The country home of Emmy-winning TV host and best-selling author Sandra Lee and New York Governor Andrew Cuomo is listed for sale with Houlihan Lawrence.
Offered at $2 million, the Westchester County property, known as Lily Pond, is located at 4 Bittersweet Lane in Mount Kisco (pictured top).
A quintessential American Colonial, the home is 4,129 s/f and was restored and personally decorated by Lee.
Book-end fireplaces grace the all-white living room, dining room, family room and master bedroom.
There are four bedrooms, five baths and a second floor master suite.
There is also a dressing galleries, laundry room, two-car garage, a potting shed, and detached workshop.
Lee — the author of 25 cookbooks and host of home, food and lifestyle programs and Cuomo — a politician, author, and lawyer serving as the 56th governor of New York — no longer need a large home now that Cuomo’s three daughters are adults.
They intend to split their time between New York City, the Governor’s Mansion/Albany, and the Hamptons.
Lily Pond is listed by Harriet Libov, an agent in Houlihan Lawrence’s Armonk office.
THE PRESIDENT of Kohn Pedersen Fox, James von Klemperer, just purchased a $4.85 million condo at The Bryant.
Designed by Sir David Chipperfield and developed by HFZ Capital Partners, The Bryant is the first ever residential condo built on Bryant Park and the first ground-up residential tower in New York City designed by the British architect.
Von Klemperer’s unit is the same layout as The Bryant’s brand new model residence, showcasing how to live with art rather than view it in a gallery.
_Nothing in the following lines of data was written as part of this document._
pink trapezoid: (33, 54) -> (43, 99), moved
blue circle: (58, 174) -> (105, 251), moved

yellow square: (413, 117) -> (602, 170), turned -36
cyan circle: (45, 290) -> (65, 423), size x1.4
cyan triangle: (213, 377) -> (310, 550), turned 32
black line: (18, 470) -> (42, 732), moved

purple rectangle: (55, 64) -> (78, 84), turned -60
But the best thing about his new digs? von Klemperer will get a bird’s eye view of the now rising One Vanderbilt, the skyscraper that he designed for SL Green.
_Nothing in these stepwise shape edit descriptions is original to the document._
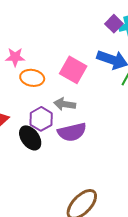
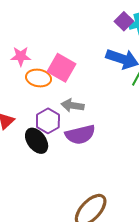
pink square: (73, 70) -> (62, 68), moved

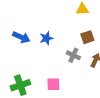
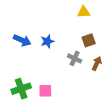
pink square: (53, 84) -> (45, 91), moved

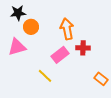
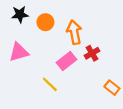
orange circle: (31, 27) -> (45, 22), moved
red cross: (83, 48) -> (92, 53), turned -32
THERE HAS been a reality check at the most expensive home ever built in New Jersey.
Dennis McCormack at Prominent Properties Sotheby’s International Realty has listed the so-called Stone Mansion in Alpine for $36 million.
The ask is $32 million less than developer Richard Kurtz wanted when he built it in 2006.
The 42-room home has lain empty since, although a care-taking staff has been on hand to keep it ship shape for a buyer one day.
If anyone can find one, its McCormack. In the past five years, he’s moved over $400 million worth of bricks.